- Exercise goal
Start at the line holding "Rendered at 1275 by 1650 pixels.". Write out that line and each one after it to the end of the data, unchanged.

- Supplied material

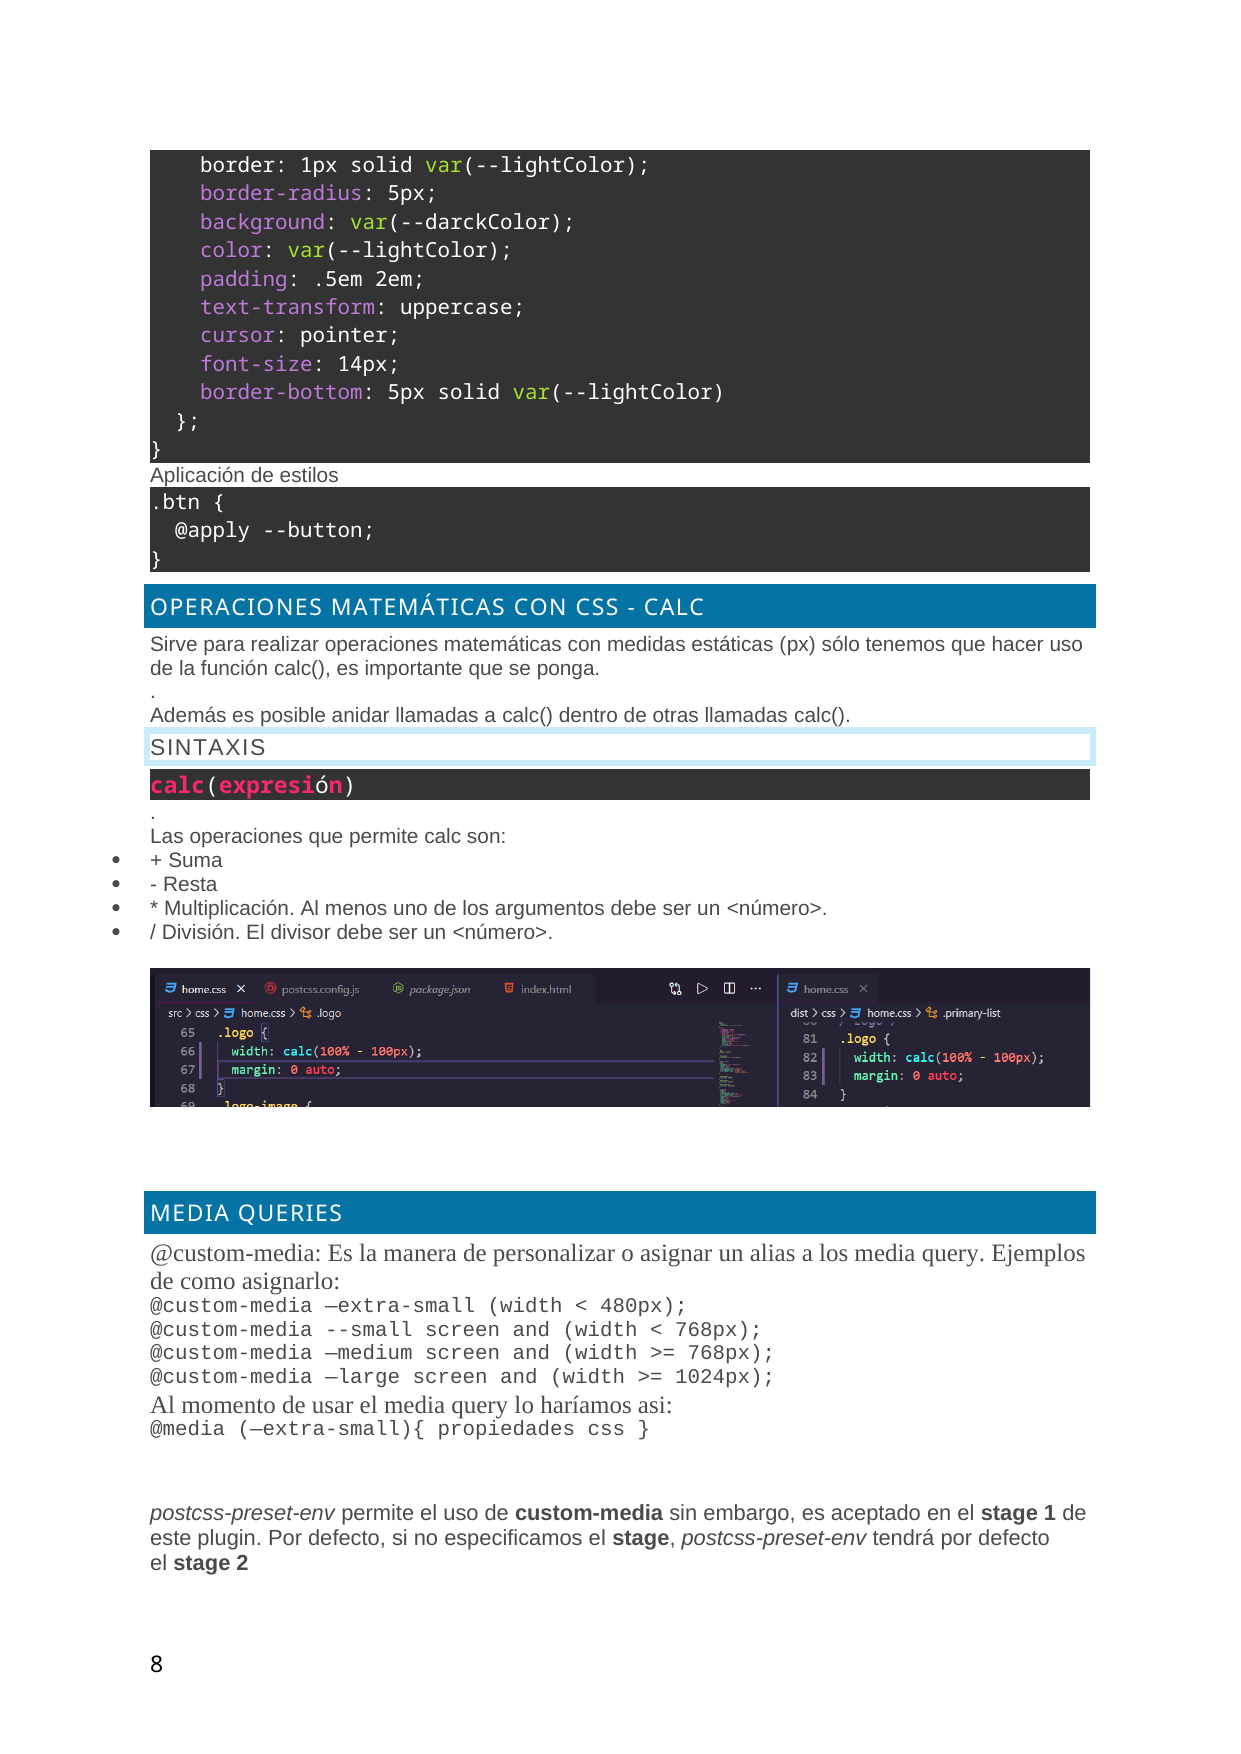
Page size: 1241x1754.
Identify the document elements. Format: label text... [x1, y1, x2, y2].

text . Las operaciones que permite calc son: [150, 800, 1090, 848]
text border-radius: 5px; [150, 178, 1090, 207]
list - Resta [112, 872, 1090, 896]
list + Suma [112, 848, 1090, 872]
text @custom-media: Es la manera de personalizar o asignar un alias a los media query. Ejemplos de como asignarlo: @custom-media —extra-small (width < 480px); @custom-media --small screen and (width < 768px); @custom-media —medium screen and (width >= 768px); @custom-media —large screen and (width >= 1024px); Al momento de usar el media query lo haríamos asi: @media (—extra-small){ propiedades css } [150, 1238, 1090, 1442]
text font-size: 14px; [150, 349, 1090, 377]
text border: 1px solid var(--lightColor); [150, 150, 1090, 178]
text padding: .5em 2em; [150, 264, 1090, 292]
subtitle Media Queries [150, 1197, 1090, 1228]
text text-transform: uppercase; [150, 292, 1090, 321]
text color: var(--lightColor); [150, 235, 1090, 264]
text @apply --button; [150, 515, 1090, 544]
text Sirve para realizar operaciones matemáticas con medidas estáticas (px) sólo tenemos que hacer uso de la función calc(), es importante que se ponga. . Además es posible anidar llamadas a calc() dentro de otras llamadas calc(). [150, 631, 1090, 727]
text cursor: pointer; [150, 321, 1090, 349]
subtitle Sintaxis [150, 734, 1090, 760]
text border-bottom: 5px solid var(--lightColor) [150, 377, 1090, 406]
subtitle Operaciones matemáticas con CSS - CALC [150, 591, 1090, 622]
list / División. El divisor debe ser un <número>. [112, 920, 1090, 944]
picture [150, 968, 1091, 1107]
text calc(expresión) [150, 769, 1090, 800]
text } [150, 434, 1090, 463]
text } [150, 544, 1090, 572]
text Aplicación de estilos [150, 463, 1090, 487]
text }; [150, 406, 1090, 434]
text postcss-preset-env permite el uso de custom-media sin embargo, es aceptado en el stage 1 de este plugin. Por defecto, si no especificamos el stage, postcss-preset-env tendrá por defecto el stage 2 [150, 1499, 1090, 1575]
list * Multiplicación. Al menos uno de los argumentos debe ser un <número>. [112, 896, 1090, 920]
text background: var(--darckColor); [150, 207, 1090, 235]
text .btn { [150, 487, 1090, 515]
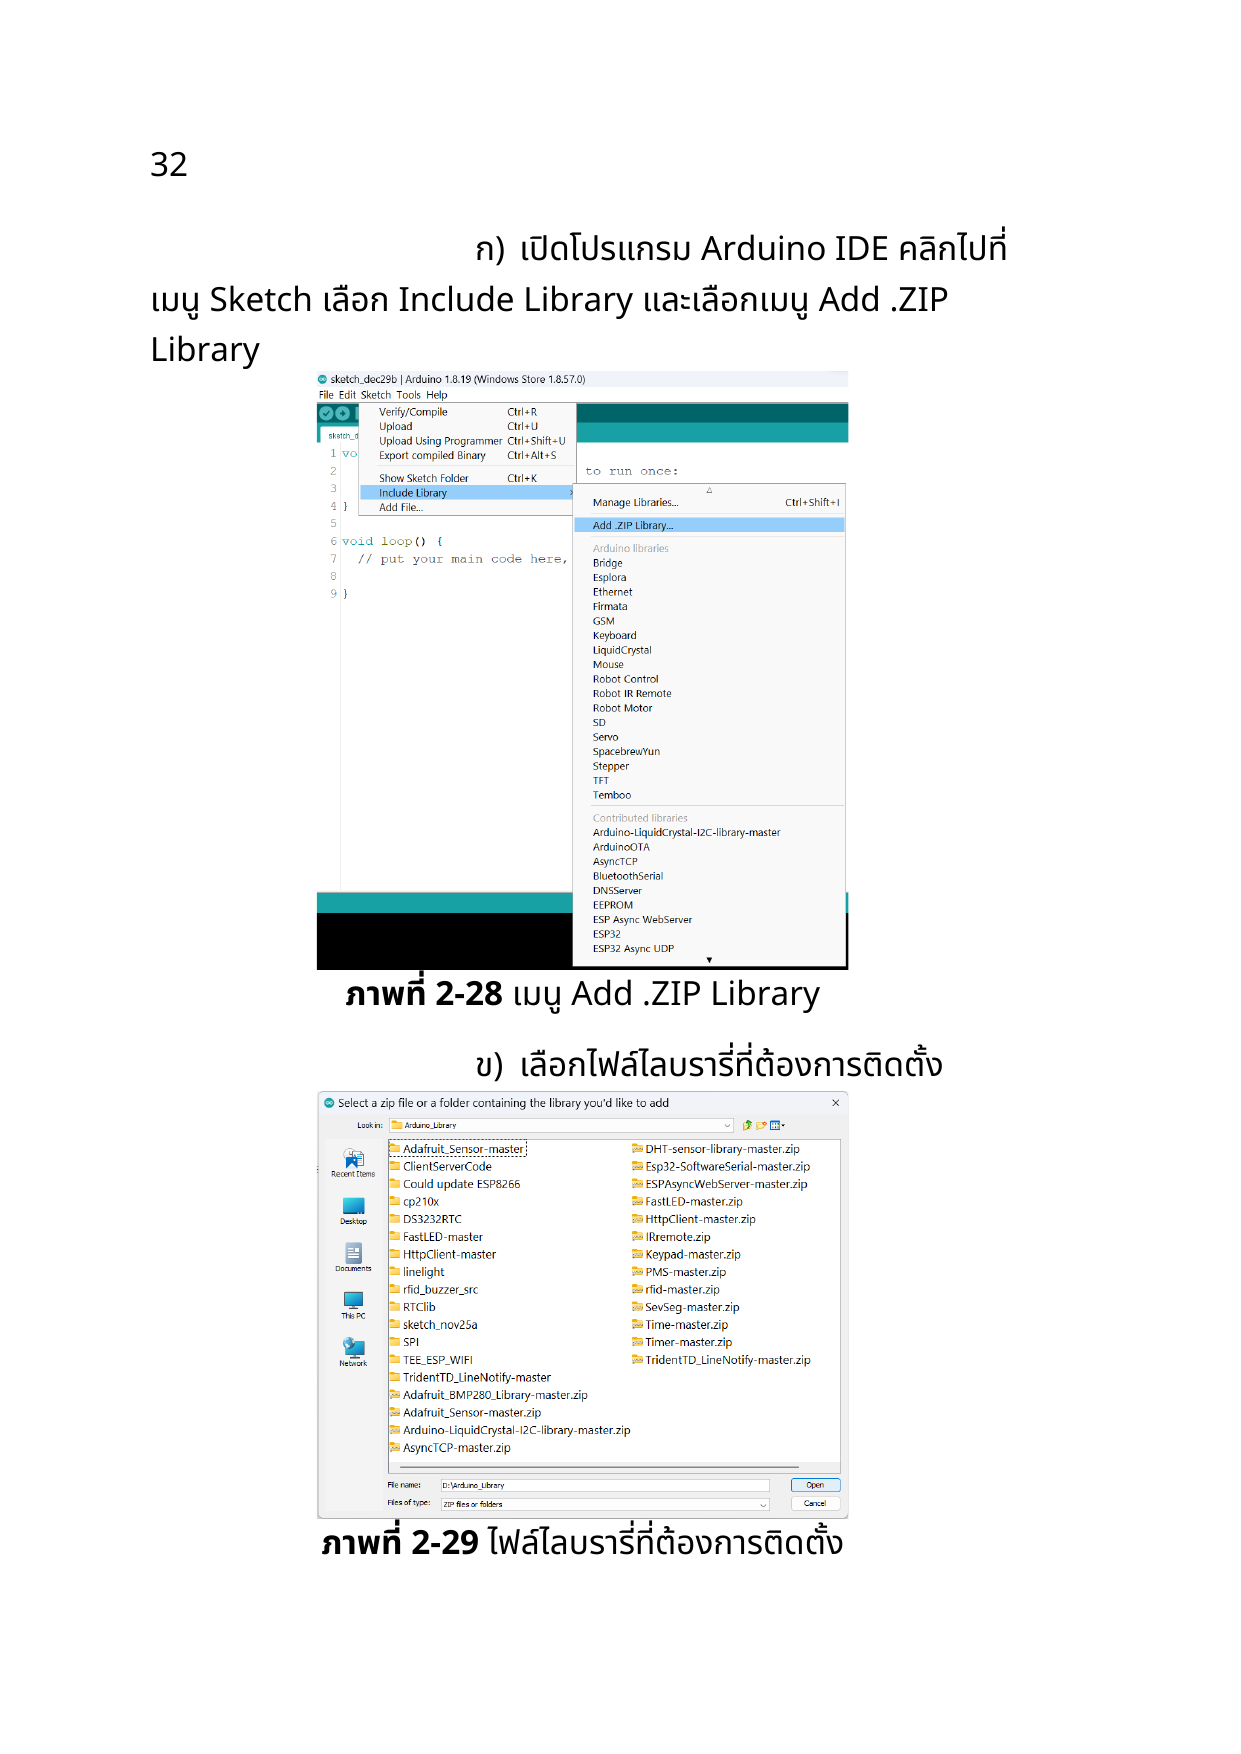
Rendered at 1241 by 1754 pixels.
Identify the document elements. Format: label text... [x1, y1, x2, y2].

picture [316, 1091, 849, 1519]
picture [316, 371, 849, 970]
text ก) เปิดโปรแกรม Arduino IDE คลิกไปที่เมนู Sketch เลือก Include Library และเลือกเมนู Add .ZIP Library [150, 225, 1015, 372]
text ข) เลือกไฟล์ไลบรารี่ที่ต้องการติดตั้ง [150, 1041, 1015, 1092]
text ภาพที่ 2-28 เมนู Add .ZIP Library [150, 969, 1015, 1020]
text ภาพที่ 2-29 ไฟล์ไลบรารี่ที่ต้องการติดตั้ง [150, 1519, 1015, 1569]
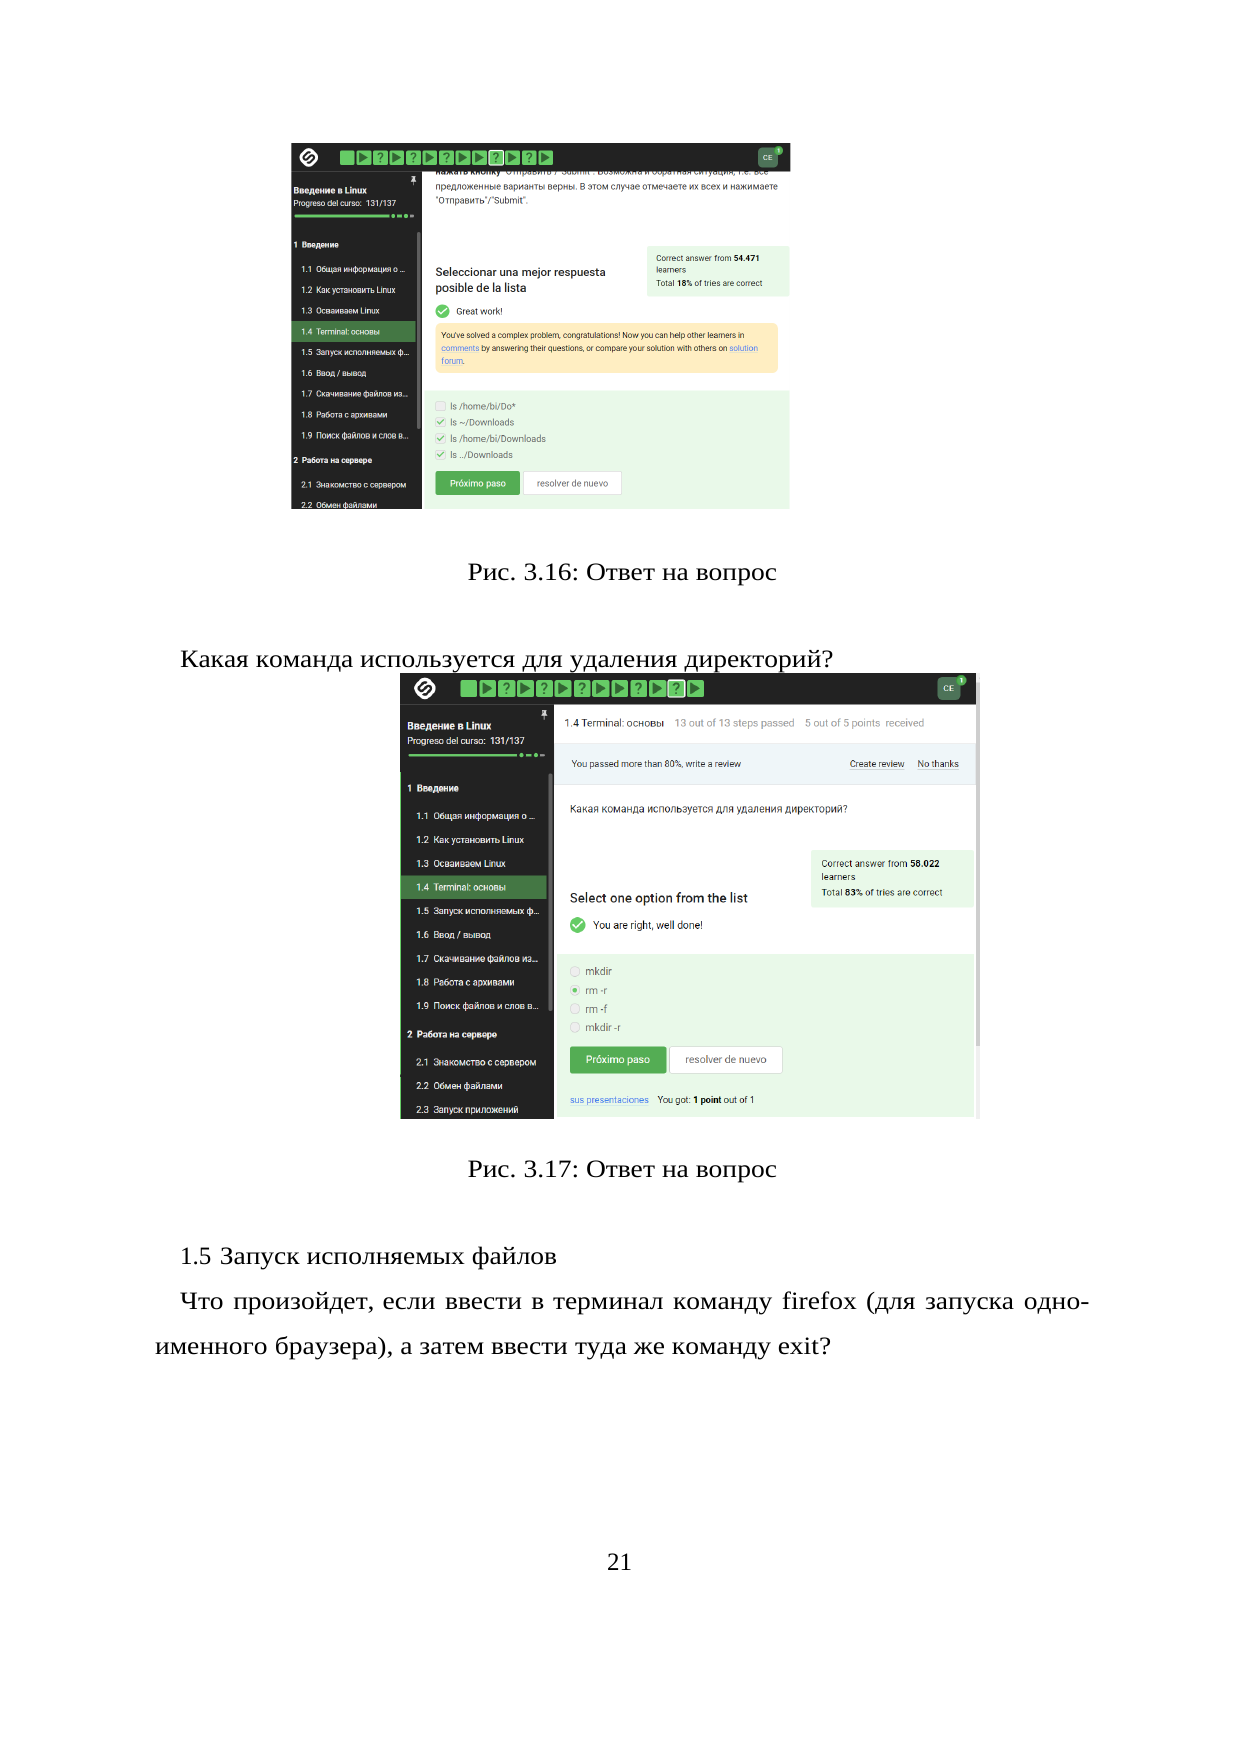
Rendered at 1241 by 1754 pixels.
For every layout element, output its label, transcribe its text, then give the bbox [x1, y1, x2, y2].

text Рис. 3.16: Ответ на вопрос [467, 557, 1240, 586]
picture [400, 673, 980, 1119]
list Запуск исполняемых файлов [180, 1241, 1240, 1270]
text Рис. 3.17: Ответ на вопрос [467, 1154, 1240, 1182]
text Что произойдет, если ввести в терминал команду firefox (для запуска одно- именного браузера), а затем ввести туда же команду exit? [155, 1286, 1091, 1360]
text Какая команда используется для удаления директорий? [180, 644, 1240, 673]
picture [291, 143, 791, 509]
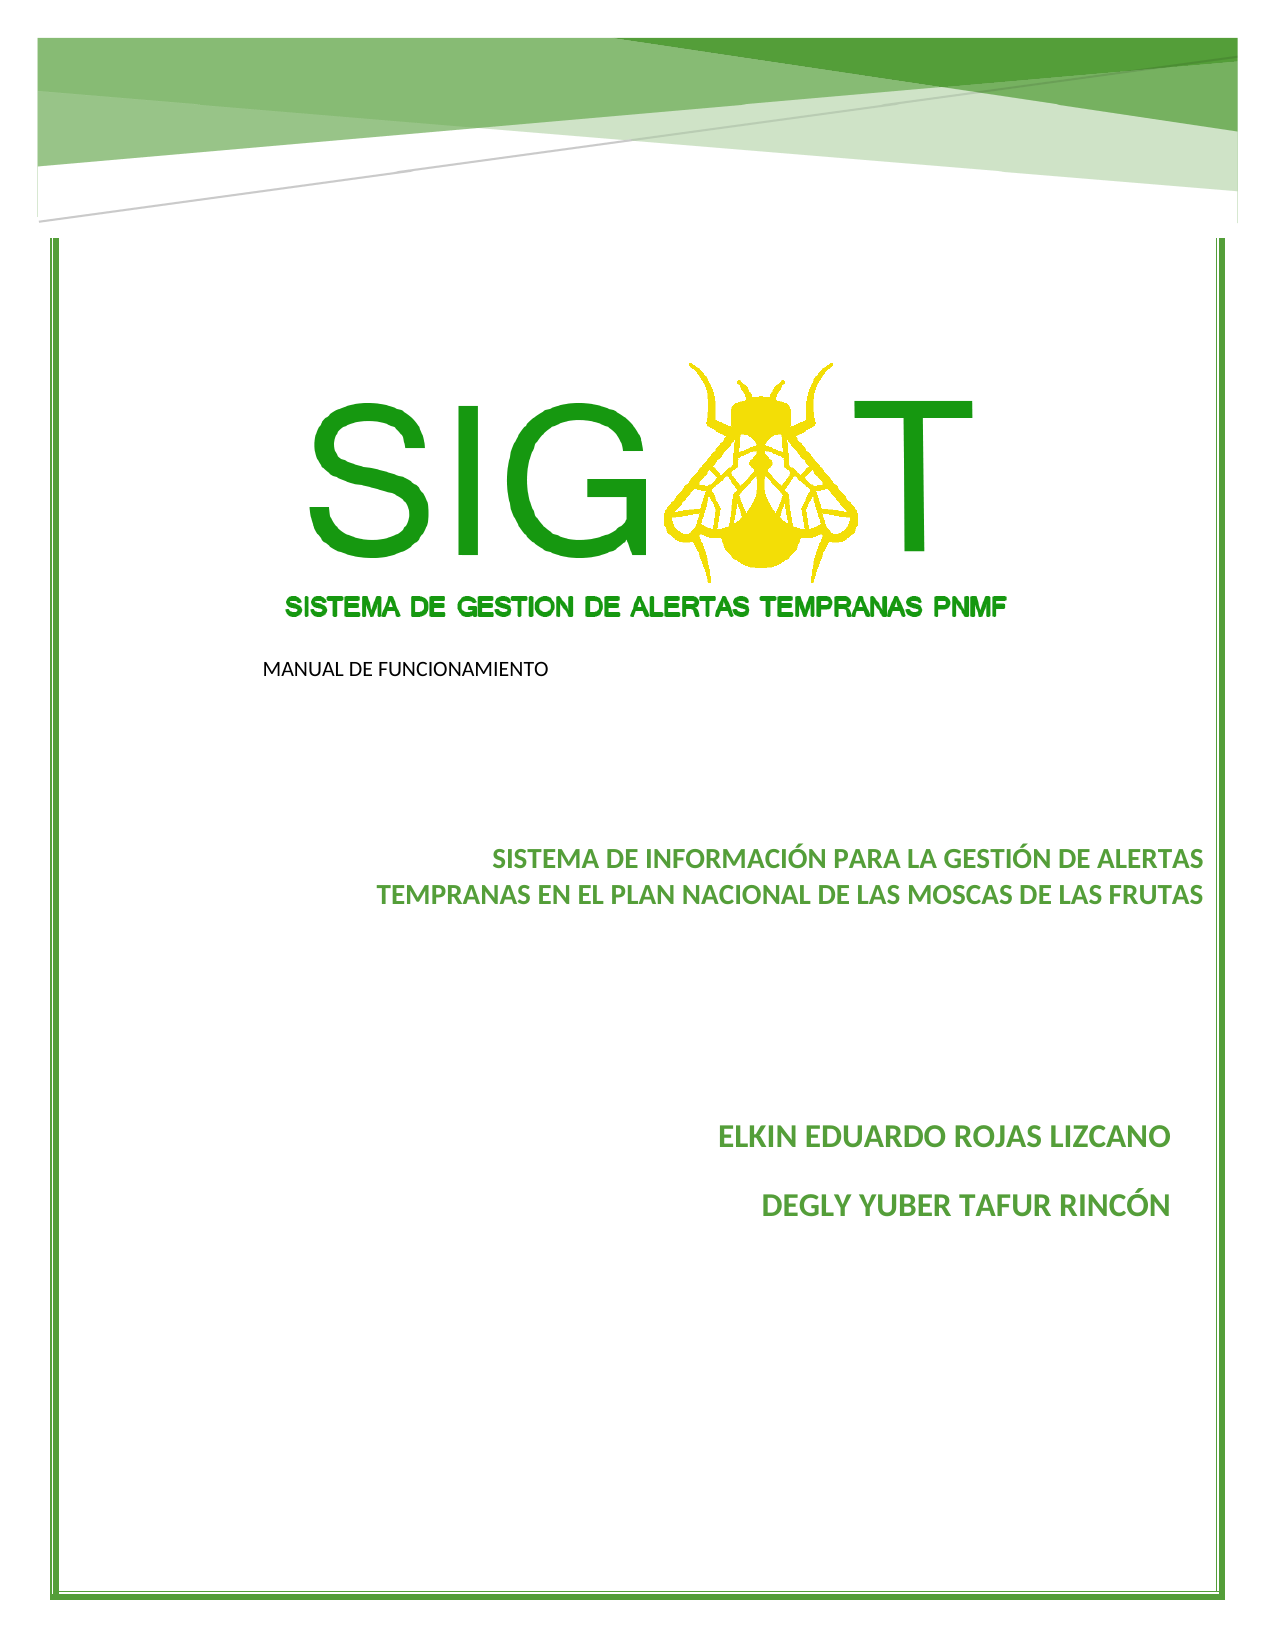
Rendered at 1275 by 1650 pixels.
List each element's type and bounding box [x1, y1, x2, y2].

- Exercise answer
Rendered at 1275 by 1650 pixels.
List each element's type and bounding box [x1, y1, x2, y2].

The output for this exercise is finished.